**ЦЕЛЬ ЗАДАНИЯ**. Перепишите дословно строки записей, начиная со строки, содержащей «What heading, measured», и заканчивая строкой, содержащей «24, 141, 83).», включая обе.

**ИСХОДНЫЕ ДАННЫЕ**.
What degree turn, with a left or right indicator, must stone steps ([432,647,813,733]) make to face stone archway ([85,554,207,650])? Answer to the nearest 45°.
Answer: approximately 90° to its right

...

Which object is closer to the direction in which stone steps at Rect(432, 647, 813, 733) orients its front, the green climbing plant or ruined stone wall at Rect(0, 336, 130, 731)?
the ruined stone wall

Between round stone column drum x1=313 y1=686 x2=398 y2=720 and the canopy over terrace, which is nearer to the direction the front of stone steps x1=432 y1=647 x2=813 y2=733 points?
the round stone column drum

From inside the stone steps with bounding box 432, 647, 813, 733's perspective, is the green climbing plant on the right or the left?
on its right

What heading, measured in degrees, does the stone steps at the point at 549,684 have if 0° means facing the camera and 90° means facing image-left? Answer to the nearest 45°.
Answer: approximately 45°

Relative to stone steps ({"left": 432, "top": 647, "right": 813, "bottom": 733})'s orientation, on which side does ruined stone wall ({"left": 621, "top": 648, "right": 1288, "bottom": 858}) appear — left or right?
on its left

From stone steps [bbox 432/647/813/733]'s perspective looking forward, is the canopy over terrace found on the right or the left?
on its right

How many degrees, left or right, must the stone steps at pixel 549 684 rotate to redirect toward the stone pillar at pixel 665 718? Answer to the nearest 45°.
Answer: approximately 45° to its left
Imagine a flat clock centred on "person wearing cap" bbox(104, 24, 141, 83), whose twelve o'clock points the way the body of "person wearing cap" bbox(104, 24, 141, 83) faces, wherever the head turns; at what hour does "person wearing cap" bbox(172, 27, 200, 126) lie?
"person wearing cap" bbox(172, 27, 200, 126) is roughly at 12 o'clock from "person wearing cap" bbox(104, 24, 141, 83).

**РЕШЕНИЕ ЗАДАНИЯ**.
What heading, measured in degrees, does the stone steps at the point at 549,684 have if 0° means facing the camera and 90° means facing image-left? Answer to the nearest 45°.
Answer: approximately 45°

Relative to stone steps ({"left": 432, "top": 647, "right": 813, "bottom": 733})'s orientation, on which side does ruined stone wall ({"left": 621, "top": 648, "right": 1288, "bottom": 858}) appear — left or right?
on its left

From stone steps [bbox 432/647/813/733]'s perspective looking forward, is the canopy over terrace found on the right or the left?
on its right

How many degrees, left or right, must the stone steps at pixel 549 684 rotate to redirect toward the stone pillar at pixel 665 718? Answer to the nearest 45°.
Answer: approximately 45° to its left
Imagine a flat clock centred on "person wearing cap" bbox(104, 24, 141, 83), whose twelve o'clock points the way the body of "person wearing cap" bbox(104, 24, 141, 83) faces, wherever the head turns; at what hour does "person wearing cap" bbox(172, 27, 200, 126) lie?
"person wearing cap" bbox(172, 27, 200, 126) is roughly at 12 o'clock from "person wearing cap" bbox(104, 24, 141, 83).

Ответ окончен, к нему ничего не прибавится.